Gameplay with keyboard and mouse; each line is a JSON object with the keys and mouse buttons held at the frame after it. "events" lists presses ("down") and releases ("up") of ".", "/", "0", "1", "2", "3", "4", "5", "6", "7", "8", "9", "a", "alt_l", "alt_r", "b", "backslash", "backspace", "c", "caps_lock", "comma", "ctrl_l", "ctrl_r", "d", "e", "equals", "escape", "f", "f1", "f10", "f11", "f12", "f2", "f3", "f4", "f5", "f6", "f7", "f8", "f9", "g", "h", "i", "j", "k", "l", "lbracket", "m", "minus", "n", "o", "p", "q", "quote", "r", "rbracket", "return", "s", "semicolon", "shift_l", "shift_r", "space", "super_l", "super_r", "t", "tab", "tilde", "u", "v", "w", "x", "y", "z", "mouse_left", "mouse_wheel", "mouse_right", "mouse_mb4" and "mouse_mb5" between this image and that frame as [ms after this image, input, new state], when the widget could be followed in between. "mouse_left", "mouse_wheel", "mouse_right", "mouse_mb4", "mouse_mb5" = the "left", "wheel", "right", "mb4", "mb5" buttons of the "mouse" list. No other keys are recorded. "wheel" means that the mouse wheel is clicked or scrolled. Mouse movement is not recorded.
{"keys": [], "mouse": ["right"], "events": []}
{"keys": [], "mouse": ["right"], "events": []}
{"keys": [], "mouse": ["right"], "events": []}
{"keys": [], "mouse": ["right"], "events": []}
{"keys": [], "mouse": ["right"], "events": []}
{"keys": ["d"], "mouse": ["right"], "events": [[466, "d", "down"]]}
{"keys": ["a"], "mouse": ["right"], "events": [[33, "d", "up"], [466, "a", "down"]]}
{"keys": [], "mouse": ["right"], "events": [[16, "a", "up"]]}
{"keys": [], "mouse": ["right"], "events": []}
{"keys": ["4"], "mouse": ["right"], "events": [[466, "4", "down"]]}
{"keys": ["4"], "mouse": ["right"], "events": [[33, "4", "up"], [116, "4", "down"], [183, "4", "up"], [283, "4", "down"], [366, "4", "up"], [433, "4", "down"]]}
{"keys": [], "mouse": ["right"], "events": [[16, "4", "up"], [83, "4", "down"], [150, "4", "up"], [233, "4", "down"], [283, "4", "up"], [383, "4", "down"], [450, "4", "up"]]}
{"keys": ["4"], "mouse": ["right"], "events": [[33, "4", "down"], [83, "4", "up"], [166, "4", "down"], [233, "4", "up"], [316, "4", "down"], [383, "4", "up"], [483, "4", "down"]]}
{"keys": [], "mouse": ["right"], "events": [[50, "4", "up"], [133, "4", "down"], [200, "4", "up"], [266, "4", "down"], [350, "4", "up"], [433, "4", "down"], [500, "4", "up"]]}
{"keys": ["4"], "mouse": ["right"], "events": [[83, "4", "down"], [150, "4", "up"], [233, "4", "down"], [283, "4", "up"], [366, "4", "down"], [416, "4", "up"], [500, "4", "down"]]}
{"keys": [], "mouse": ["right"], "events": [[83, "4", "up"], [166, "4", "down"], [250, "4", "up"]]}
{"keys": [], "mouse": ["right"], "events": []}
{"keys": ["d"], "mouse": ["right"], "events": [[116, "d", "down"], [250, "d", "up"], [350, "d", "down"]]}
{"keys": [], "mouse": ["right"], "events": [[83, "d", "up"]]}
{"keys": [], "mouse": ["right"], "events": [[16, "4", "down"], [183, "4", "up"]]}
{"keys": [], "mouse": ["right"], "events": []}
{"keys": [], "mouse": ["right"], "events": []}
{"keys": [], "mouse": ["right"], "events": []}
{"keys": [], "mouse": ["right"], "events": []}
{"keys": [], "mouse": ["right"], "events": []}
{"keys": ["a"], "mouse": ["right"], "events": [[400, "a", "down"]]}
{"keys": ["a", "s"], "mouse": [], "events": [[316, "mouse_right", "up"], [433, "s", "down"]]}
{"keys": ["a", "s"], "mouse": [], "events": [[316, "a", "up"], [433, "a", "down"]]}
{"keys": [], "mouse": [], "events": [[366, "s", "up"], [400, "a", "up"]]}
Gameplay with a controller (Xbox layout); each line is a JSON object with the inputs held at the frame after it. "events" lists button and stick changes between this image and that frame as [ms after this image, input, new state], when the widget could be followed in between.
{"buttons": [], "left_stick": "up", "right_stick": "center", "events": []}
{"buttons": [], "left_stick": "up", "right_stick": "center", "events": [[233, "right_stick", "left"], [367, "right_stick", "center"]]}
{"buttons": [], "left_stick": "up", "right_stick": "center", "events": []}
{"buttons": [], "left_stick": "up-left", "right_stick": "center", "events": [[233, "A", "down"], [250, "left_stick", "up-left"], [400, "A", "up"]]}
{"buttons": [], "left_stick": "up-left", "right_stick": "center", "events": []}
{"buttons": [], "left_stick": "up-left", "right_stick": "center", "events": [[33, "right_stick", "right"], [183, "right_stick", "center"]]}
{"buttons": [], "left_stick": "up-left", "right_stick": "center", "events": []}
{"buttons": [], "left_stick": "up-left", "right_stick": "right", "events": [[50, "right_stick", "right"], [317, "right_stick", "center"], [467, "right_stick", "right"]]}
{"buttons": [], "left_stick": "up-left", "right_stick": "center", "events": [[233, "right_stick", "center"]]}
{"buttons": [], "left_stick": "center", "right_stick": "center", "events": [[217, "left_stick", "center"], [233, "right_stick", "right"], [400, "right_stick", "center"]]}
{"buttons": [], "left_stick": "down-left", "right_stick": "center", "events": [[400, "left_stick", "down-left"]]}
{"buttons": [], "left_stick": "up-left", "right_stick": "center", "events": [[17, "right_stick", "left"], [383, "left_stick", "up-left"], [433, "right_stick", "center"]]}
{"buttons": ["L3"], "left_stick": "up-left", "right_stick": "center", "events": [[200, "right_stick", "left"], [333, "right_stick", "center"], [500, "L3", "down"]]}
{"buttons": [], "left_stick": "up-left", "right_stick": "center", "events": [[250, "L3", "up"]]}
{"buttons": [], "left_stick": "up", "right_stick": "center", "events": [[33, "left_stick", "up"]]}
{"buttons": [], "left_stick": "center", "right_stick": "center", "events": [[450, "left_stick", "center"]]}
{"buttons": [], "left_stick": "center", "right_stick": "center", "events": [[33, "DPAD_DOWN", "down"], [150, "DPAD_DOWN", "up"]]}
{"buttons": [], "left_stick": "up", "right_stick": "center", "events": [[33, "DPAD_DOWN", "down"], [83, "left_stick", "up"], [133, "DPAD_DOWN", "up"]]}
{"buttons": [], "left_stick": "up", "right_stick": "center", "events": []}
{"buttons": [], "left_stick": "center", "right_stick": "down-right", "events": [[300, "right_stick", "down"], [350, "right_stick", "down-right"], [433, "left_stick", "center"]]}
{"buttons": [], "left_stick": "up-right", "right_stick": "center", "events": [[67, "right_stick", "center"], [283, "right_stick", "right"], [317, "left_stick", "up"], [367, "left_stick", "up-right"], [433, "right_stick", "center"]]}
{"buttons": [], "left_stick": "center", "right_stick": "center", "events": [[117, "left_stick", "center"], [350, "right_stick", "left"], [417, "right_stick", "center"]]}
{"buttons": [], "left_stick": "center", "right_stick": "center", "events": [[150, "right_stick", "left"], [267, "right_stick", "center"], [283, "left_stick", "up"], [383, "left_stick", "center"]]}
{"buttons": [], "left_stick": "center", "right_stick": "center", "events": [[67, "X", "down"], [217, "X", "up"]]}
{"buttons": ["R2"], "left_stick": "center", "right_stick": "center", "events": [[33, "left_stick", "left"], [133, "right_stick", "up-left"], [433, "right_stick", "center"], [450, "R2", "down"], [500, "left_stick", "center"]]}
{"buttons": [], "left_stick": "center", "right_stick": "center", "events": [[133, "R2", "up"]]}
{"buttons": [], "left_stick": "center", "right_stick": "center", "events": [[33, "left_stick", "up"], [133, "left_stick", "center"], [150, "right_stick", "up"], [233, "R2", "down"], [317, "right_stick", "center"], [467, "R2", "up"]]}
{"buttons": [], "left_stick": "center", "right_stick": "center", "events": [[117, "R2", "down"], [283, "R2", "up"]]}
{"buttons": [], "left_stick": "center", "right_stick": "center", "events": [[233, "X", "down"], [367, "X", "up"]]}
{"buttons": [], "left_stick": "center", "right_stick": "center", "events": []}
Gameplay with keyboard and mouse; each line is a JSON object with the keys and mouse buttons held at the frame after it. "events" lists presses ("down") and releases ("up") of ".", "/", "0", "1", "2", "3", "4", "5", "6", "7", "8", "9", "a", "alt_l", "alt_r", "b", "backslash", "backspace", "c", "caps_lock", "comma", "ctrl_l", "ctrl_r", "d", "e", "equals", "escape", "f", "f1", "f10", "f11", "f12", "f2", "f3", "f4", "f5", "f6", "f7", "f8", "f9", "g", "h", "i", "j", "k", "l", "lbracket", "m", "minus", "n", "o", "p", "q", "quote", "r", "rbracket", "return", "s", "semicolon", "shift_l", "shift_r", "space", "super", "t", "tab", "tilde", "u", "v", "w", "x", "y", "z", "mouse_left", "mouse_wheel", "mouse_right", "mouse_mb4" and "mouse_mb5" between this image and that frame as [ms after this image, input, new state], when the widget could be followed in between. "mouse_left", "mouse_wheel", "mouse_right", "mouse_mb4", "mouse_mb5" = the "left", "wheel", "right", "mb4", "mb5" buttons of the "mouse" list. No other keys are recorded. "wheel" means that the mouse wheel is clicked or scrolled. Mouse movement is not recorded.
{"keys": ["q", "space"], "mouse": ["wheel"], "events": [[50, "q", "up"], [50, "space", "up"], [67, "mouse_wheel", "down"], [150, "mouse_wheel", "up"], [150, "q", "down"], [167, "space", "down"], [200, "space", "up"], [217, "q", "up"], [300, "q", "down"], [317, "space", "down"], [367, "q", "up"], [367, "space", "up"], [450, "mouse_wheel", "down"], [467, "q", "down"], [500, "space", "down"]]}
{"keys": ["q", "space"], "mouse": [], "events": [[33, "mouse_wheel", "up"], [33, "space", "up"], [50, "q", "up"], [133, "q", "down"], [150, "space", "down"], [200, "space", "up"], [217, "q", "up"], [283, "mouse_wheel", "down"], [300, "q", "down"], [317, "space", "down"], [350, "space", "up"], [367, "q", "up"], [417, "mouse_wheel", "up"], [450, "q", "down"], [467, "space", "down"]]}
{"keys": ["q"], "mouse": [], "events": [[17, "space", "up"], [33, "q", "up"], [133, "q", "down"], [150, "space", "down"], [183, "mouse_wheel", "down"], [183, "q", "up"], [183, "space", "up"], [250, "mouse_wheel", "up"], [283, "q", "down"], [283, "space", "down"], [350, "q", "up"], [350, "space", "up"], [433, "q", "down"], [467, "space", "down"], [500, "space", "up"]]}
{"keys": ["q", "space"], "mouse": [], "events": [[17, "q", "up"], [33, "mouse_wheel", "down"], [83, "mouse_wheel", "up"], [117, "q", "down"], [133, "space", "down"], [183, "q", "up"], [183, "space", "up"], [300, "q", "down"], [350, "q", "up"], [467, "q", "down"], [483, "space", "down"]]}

▬▬▬

Exercise instructions — Reproduce each line above that contains "means".

Written response —
Gameplay with keyboard and mouse; each line is a JSON object with the keys and mouse buttons held at the frame after it. "events" lists presses ("down") and releases ("up") of ".", "/", "0", "1", "2", "3", "4", "5", "6", "7", "8", "9", "a", "alt_l", "alt_r", "b", "backslash", "backspace", "c", "caps_lock", "comma", "ctrl_l", "ctrl_r", "d", "e", "equals", "escape", "f", "f1", "f10", "f11", "f12", "f2", "f3", "f4", "f5", "f6", "f7", "f8", "f9", "g", "h", "i", "j", "k", "l", "lbracket", "m", "minus", "n", "o", "p", "q", "quote", "r", "rbracket", "return", "s", "semicolon", "shift_l", "shift_r", "space", "super_l", "super_r", "t", "tab", "tilde", "u", "v", "w", "x", "y", "z", "mouse_left", "mouse_wheel", "mouse_right", "mouse_mb4" and "mouse_mb5" between this image and that frame as [ms after this image, input, new state], when the widget could be followed in between. "mouse_left", "mouse_wheel", "mouse_right", "mouse_mb4", "mouse_mb5" = the "left", "wheel", "right", "mb4", "mb5" buttons of the "mouse" list. No other keys are recorded. "wheel" means that the mouse wheel is clicked or scrolled. Mouse movement is not recorded.
Gameplay with keyboard and mouse; each line is a JSON object with the keys and mouse buttons held at the frame after it. "events" lists presses ("down") and releases ("up") of ".", "/", "0", "1", "2", "3", "4", "5", "6", "7", "8", "9", "a", "alt_l", "alt_r", "b", "backslash", "backspace", "c", "caps_lock", "comma", "ctrl_l", "ctrl_r", "d", "e", "equals", "escape", "f", "f1", "f10", "f11", "f12", "f2", "f3", "f4", "f5", "f6", "f7", "f8", "f9", "g", "h", "i", "j", "k", "l", "lbracket", "m", "minus", "n", "o", "p", "q", "quote", "r", "rbracket", "return", "s", "semicolon", "shift_l", "shift_r", "space", "super", "t", "tab", "tilde", "u", "v", "w", "x", "y", "z", "mouse_left", "mouse_wheel", "mouse_right", "mouse_mb4" and "mouse_mb5" between this image and that frame as [ms after this image, input, new state], when the widget could be followed in between. "mouse_left", "mouse_wheel", "mouse_right", "mouse_mb4", "mouse_mb5" = the "left", "wheel", "right", "mb4", "mb5" buttons of the "mouse" list. No other keys are recorded. "wheel" means that the mouse wheel is clicked or scrolled. Mouse movement is not recorded.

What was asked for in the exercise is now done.